ASSIGNED TASK:
In the entries below, copy word for word only the lines from the one containing "Which series reaches" through the one containing "High-activity neighborhoods", including both of those lines.
START ENTRIES PROVIDED
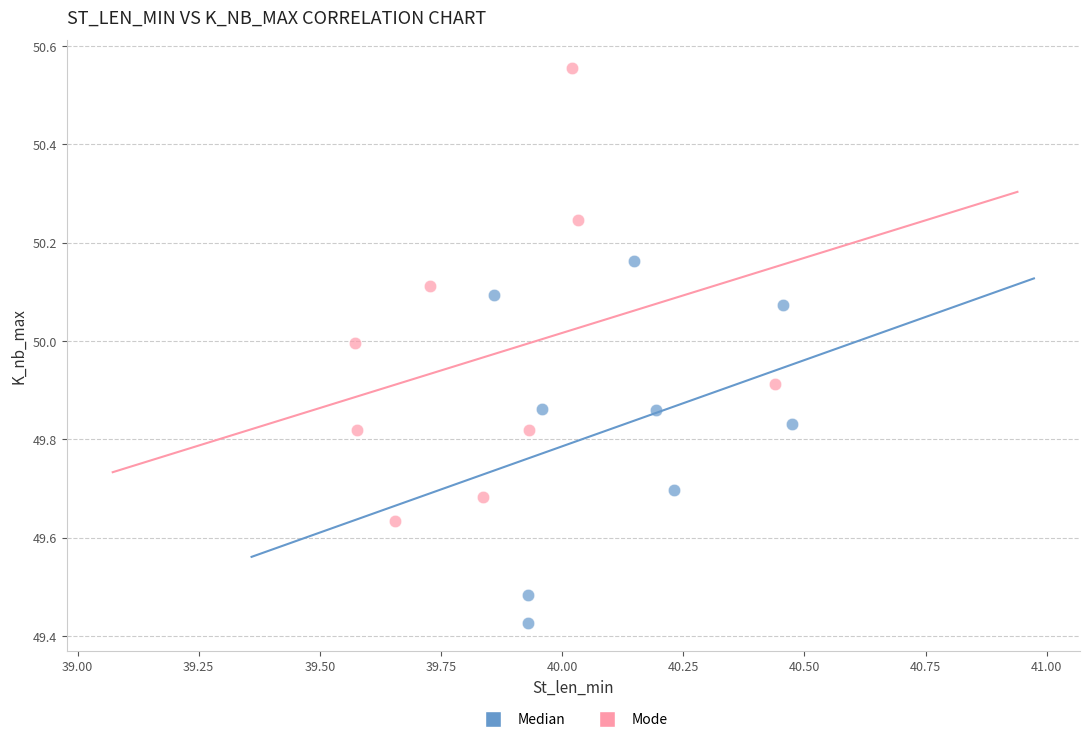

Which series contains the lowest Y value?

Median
END ENTRIES PROVIDED
START ENTRIES PROVIDED
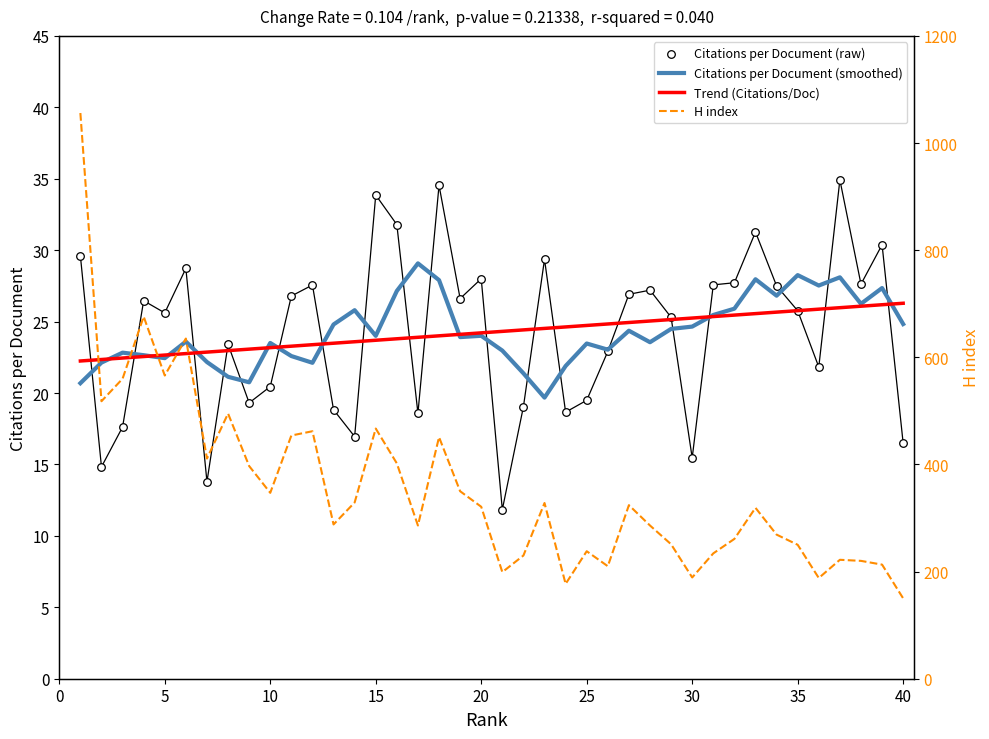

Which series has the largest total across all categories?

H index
END ENTRIES PROVIDED
START ENTRIES PROVIDED
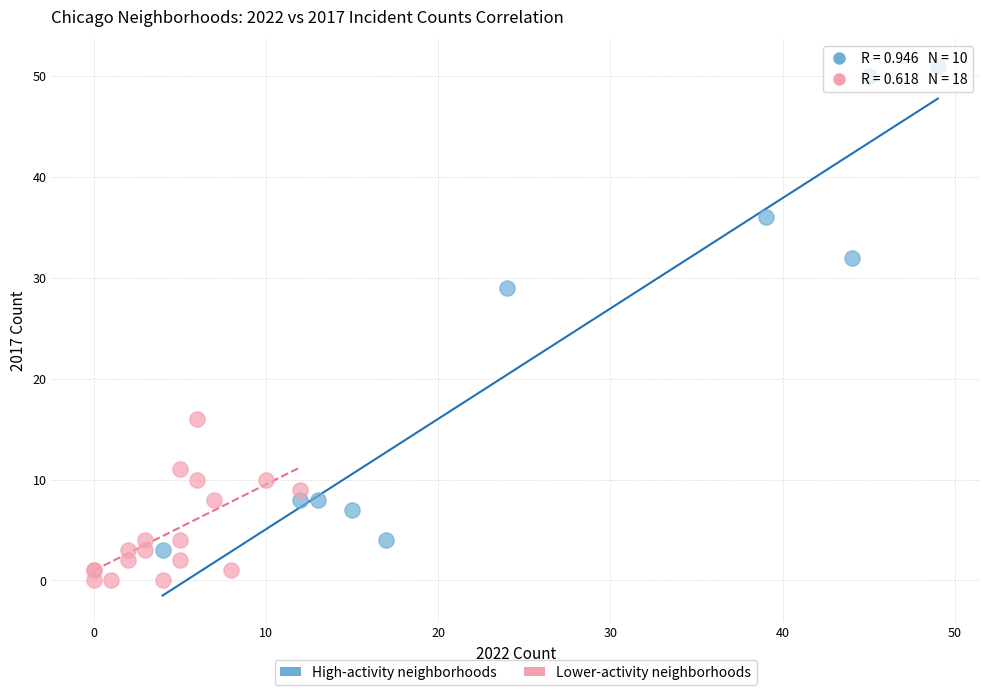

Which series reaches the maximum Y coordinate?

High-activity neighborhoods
END ENTRIES PROVIDED
SOLVED PROBLEM:
Which series reaches the maximum Y coordinate?

High-activity neighborhoods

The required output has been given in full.